__Aufgabe__: Schreibe den Lesetext über die elektronische Patientenakte im Anschluss an seinen letzten Satz weiter.

__Lesetext__:
Die E-Patientenakte kommt - mit Datenschutz-Warnung Von Sascha Meyer, dpa

Sie soll praktisch sein und für möglichst viele Bürger attraktiv:
eine E-Akte zur eigenen Gesundheit. Ein amtliches Gütesiegel für
Datenschutz bekommt die neue Anwendung aber nicht - im Gegenteil.

Berlin (dpa) - Röntgenbilder, Impfungen, Medikamentenpläne: Wichtige
Daten für den nächsten Arztbesuch sollen Patienten bald auch digital
parat haben - in einer elektronischen Akte. Doch beim Start des
freiwilligen Angebots im neuen Jahr drohen Warnungen vor mangelndem
Datenschutz an Millionen Versicherte. Der oberste Datenschützer
Ulrich Kelber sagte der Deutschen Presse-Agentur, selbstverständlich
könne er keine Gesetze korrigieren. «Ich kann und muss aber
einschreiten, wenn bei Stellen, die meiner Aufsicht unterliegen,
Datenverarbeitungsvorgänge gegen geltende Datenschutzvorschriften
verstoßen.» Das Bundesgesundheitsministerium wies Bedenken zurück.

Konkret plant Kelber Warnungen und Anweisungen an 65 gesetzliche
Krankenkassen mit insgesamt 44,5 Millionen Versicherten, über die er
die Datenschutzaufsicht hat. Dies zielt unter anderem darauf, dass
Kassen vorgegebene «Warntexte» an Versicherte schicken müssen. Der
Bundesdatenschutzbeauftragte hatte Konsequenzen angekündigt, wenn ein
vom Bundestag beschlossenes Datenschutzgesetz für die E-Akten
unverändert bleibt. An diesem Freitag kommt es abschließend in den
Bundesrat, und der Gesundheitsausschuss empfiehlt, es zu billigen.

E-Akten sollen allen Versicherten ab 1. Januar 2021 zur freiwilligen
Nutzung angeboten werden. In der Kritik steht aber schon seit
längerem, dass zum Start eine etwas «abgespeckte» Version bei den
Zugriffsrechten vorgesehen ist. So können Patienten festlegen, welche
Daten überhaupt in die E-Akte sollen und welcher Arzt sie sehen darf.

__Bereitgestelltes Material__:
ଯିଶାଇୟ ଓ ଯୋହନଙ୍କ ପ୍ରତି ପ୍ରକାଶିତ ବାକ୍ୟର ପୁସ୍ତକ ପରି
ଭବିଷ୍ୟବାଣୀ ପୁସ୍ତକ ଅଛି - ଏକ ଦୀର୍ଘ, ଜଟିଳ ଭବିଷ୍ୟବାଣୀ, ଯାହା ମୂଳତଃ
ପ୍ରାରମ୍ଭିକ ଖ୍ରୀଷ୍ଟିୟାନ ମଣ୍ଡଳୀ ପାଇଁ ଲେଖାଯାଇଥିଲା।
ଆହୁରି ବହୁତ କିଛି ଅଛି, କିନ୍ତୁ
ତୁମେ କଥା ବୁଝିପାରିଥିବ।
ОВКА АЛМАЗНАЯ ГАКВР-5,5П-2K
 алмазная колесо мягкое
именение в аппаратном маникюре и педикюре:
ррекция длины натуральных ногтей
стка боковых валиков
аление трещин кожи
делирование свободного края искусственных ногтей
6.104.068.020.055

--

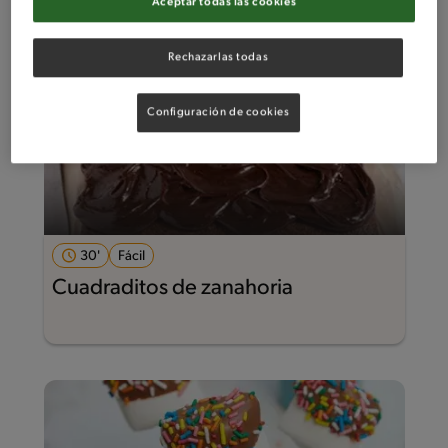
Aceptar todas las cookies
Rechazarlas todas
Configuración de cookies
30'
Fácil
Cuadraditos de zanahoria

--

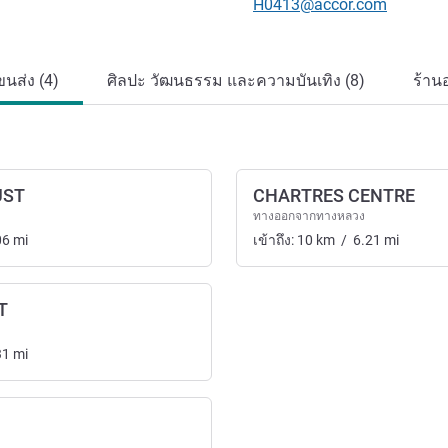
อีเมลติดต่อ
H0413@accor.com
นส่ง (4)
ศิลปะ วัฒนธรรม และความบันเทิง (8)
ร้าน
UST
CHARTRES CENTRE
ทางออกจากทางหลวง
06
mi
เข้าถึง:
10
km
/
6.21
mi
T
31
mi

__Lösung__:
Genauere Zugriffe je nach Arzt nur für einzelne Dokumente kommen aber
erst Anfang 2022. Das zwinge Nutzer zu einem «Alles oder Nichts»,
hatte Kelber wiederholt moniert - ein Zahnarzt könne alle Befunde
eines Psychiaters sehen. Die Opposition kritisiert das ebenfalls.

Kelber sagte, er plane vor dem 1. Januar 2021 eine Warnung an die ihm
unterstehenden Kassen zu senden, dass eine reine Gesetzes-Umsetzung
«zu einem europarechtswidrigen, defizitären Zugriffsmanagement»
führen würde. «Der nächste Schritt werden Anweisungen sein.» Sie

sollen die Kassen verpflichten, bis zum 31. Dezember 2021 für eine
Ausgestaltung des Zugriffsmanagements zu sorgen, die der europäischen
Datenschutzgrundverordnung (DSGVO) entspricht. In der Zwischenzeit
sollen sie Versicherten, die ihre digitale Akte freiwillig nutzen
möchten, «einen vorgegebenen Warntext» zukommen lassen müssen.

Das Gesundheitsministerium betonte, die Bundesregierung teile die
Bedenken ausdrücklich nicht. Ressortchef Jens Spahn (CDU) machte am
Mittwoch generell deutlich, zu Beginn werde nicht alles perfekt sein.
Er hob aber «höchste Standards» für Datenschutz und Datensicherheit

hervor. Spahn will nach jahrelangem Gezerre um mehr Funktionen der
elektronischen Gesundheitskarte Tempo bei der Digitalisierung machen.
Linke-Gesundheitsexperte Achim Kessler nannte es ein Armutszeugnis
für Spahn, dass Kelber eine «Notbremse» ziehen müsse. So wie geplan
t,
widerspreche die E-Akte dem Anspruch an Patientensouveränität.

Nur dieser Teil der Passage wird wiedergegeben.